- Country: Pakistan
- Region: Punjab
- District: Taunsa District

Area
- • Tehsil: 6,475 km^{2} (2,500 sq mi)

Population (2023)
- • Tehsil: 248,683
- • Density: 38.41/km^{2} (99.47/sq mi)
- • Urban: 0 (0.00%)
- • Rural: 248,683 (100%)

Literacy (2023)
- • Literacy rate: Total: (36.04%); Male: (51.53%); Female: (19.45%);
- Time zone: UTC+5 (PST)
- • Summer (DST): UTC+6 (PDT)

= Koh-e-Suleman Tehsil =

Koh-e-Suleman Tehsil, formerly known as De-Excluded Area D.G. Khan and D.G. Khan Tribal Area, is a tehsil located in Taunsa District, Punjab, Pakistan. The population is 248,683, according to the 2023 census.
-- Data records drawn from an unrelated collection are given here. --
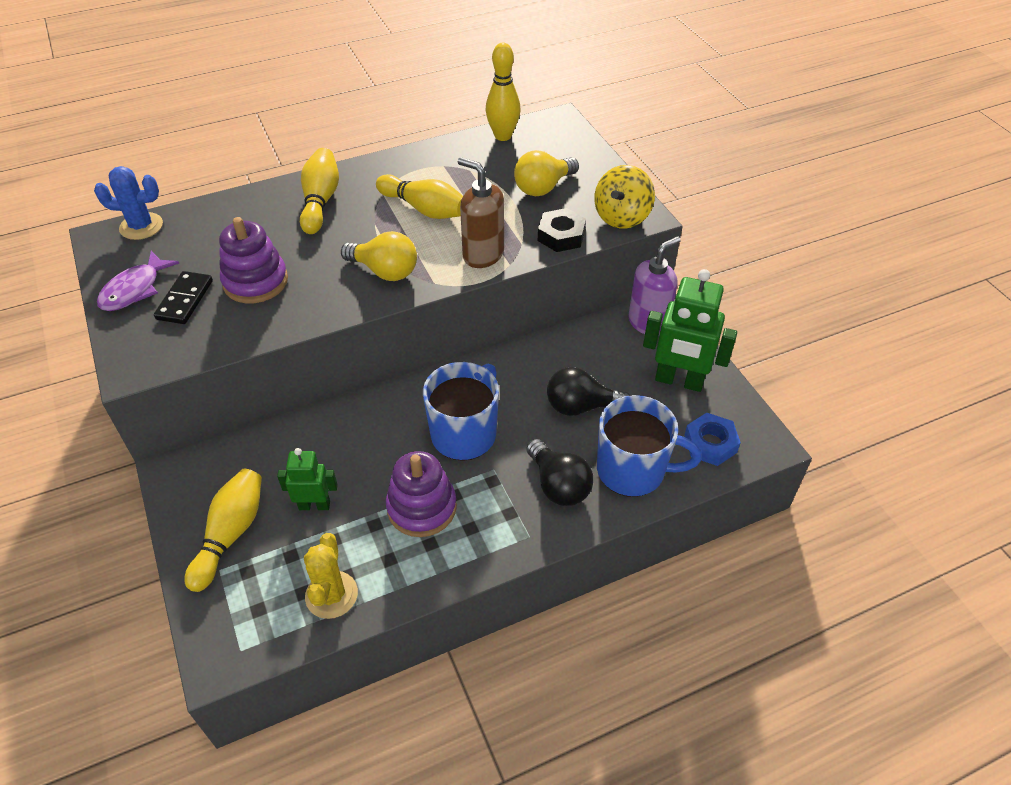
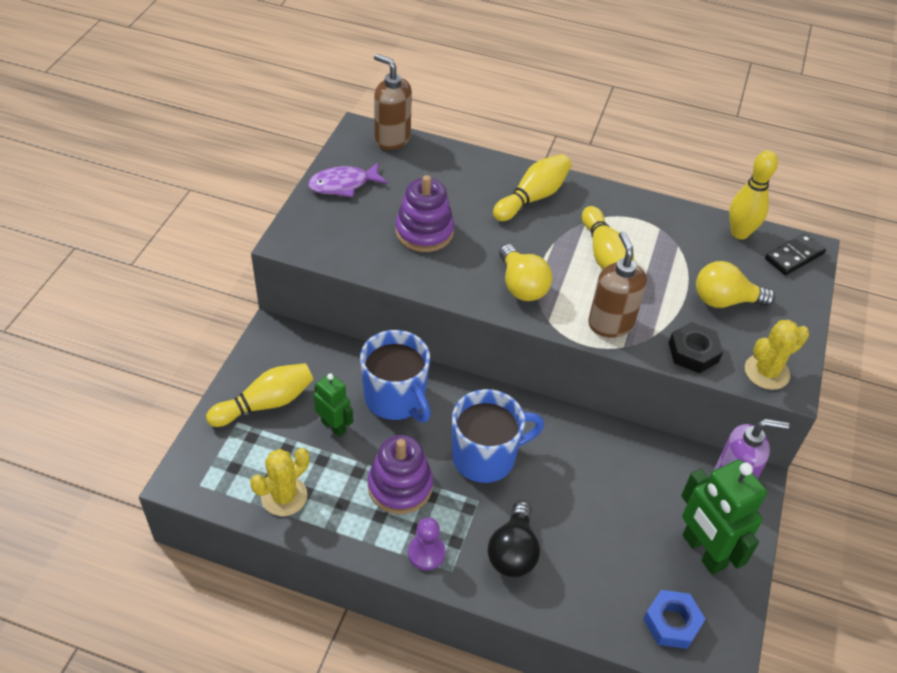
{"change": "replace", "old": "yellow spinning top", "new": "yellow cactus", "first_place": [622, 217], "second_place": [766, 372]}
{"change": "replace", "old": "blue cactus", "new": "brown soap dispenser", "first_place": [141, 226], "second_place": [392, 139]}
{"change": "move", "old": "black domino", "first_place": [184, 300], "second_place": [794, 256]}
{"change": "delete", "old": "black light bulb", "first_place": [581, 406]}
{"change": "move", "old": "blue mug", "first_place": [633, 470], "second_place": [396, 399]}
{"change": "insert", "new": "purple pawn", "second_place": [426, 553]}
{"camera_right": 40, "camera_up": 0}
Barring a small Saraiki-speaking section, almost the entire population of the tehsil (97.7%) is Balochi-speaking.

== Demographics ==

=== Population ===

As of the 2023 census, Koh-e-Suleman tehsil has population of 248,683. All of which lives in rural areas.

As of the 2023 census, Koh-e-Suleman Tehsil has a total literacy rate of 36.04%, with male literacy at 51.53% and female literacy at 19.45%.